Questions à traiter ::
**A.** D’après le texte sur le licenciement de Mme G______, quel délai de congé la troisième décision du 25 octobre 2005 fixait-elle ?
**B.** Poursuivez le texte sur le licenciement de Mme G______ à la suite de sa dernière phrase.

Texte fourni ::

--------------------

La Maison X______ étant un établissement public autonome, les décisions qu’elle prenait émanaient d’une autorité administrative au sens des articles 1 et 5 LPA. Les membres de son conseil d’administration devaient ainsi respecter les règles sur la récusation prévues à l’article 15 alinéa 2 LPA. Ledit conseil aurait dû statuer sur la demande de récusation du 8 février 2005 par une décision séparée, prise hors la présence des personnes mises en cause, soit in casu M. P______ et Mesdames E______, H______ et T______.

12. En date du 25 octobre 2005, après avoir entendu, à sa demande, Mme G______, le conseil d’administration a pris trois décisions, dont les dispositifs ont été communiqués à l’intéressée le 31 suivant : la première rejetait la demande de récusation de M. P______ et de Mmes E______, H______ et T______ ; la deuxième renonçait à récuser Monsieur Z______ représentant du personnel au sein du conseil d’administration et qui avait assisté Mme G______ lors de la notification de son premier licenciement ; la troisième prononçait le licenciement de Mme G______, conformément aux articles 21 et 22 LPAC, moyennant un délai de congé de trois mois pour la fin d’un mois, et la libérait de son obligation de travailler durant le délai de congé. Dite décision était déclarée exécutoire nonobstant recours.

Les deux premières décisions étaient signées par Madame B______ en qualité de présidente ad intérim du conseil d’administration et Monsieur R______, membre dudit conseil. La troisième portait la signature de M. P______, président du conseil d’administration et de Mme E______, membre de ce conseil.

Dans le courrier accompagnant la transmission de ces trois décisions, il était précisé que leurs considérants respectifs seraient prochainement communiqués.

13. Par acte du 10 novembre 2005, Mme G______ a recouru auprès du Tribunal administratif contre la décision sur demande de récusation du 25 octobre 2005. Elle conclut préalablement à l’octroi d’un délai pour s’exprimer sur la motivation de la décision querellée dès que celle-ci serait connue, et, principalement, à son annulation.

En l’état, l’absence de motivation de la décision la rendait annulable. La LPA ne prévoyait pas expressément la possibilité pour une autorité administrative de rendre une décision dont la motivation serait communiquée ultérieurement. Si le Tribunal administratif devait admettre cette manière de procéder, l’intéressée devait alors pouvoir s’exprimer de manière complémentaire sur les considérants une fois ceux-ci connus.

--------------------

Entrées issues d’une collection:
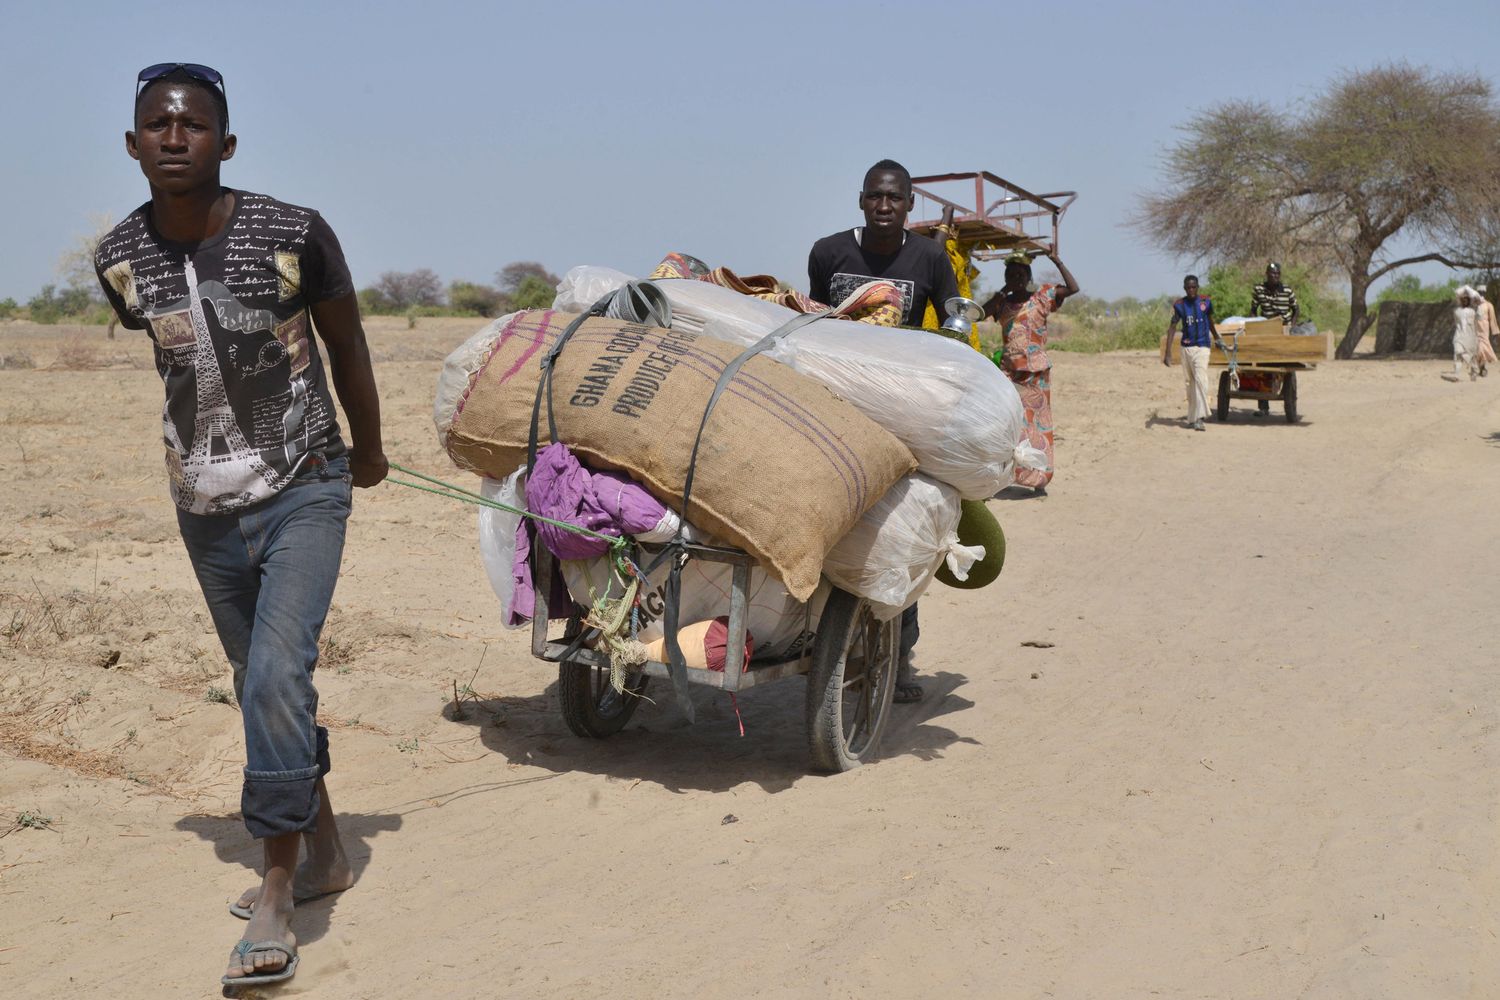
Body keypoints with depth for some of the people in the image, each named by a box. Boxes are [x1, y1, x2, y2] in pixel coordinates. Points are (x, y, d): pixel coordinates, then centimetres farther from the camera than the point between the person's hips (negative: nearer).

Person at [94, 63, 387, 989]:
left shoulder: (295, 234, -17)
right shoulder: (120, 261, -6)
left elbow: (346, 344, 0)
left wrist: (368, 447, 13)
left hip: (304, 496, -4)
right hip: (206, 510, 5)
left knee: (278, 676, -20)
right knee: (263, 686, 15)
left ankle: (277, 894, -11)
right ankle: (324, 851, 34)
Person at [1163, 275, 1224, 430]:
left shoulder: (1206, 302, 1)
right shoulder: (1179, 305, 1)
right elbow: (1172, 328, 0)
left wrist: (1217, 339, 29)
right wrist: (1167, 352, -6)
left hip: (1202, 347, -2)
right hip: (1186, 347, 2)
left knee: (1200, 378, -18)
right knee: (1190, 382, 9)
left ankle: (1199, 417, -22)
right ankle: (1192, 417, 23)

--------------------

Réponses aux questions ::
**A.** Un délai de congé de trois mois pour la fin d’un mois.

**B.**
Au fond, elle reprenait son argumentation antérieure à l’appui de la demande de récusation de M. P______ et de Mmes E______, H______ et T______.

Parallèlement, l’intéressée a également contesté son licenciement auprès du Tribunal administratif. Cette procédure est suspendue jusqu’à droit jugé dans la présente cause.

14. La motivation de la décision querellée datée du 21 novembre 2005, a été communiquée à Mme G______ le 24 novembre 2005, sous forme de décision motivée complète.

Le conseil d’administration avait examiné la demande de récusation des membres de son bureau hors la présence de ceux-ci. Ledit bureau devait traiter les affaires courantes de l’établissement et était en contact régulier sinon permanent avec la direction, s’agissant de la gestion journalière de l’institution. Il pouvait être appelé à intervenir avant ou après la prise d’une décision par la direction. Il lui appartenait ensuite d’informer le reste du conseil d’administration pour faciliter les éventuelles prises de décision. L’organisation de la Maison X______, prévue par la loi, excluait que les membres du conseil d’administration et, a fortiori, du bureau, ne connaissent pas préalablement les affaires qui leur étaient soumises avant de trancher. Dans le cas de la décision du 6 septembre 2005 (recte : 2004), celle-ci avait été prise sans que le bureau ait été consulté auparavant, contrairement à ce qu’avait déclaré M. S______ lors de son audition par l’enquêteur. Le Conseil d’administration dans son ensemble avait été informé de ladite décision le 7 septembre 2005 (recte : 2004). Cela étant, eu égard à l’organisation de l’établissement, même si le bureau s’était prononcé sur le licenciement du 6 septembre 2004 avant que le cas n’ait été soumis au conseil d’administration, la situation ne serait pas différente des autres cas dans lesquels le bureau avait adopté une position de principe sur un objet avant la séance du conseil d’administration. Si les membres du bureau devaient se récuser dans de tels cas, cela irait à l’encontre de l’organisation de l’institution voulue par le législateur.

15. Le 20 décembre 2005, dans le délai fixé par le Tribunal administratif, Mme G______ a complété ses écritures de recours.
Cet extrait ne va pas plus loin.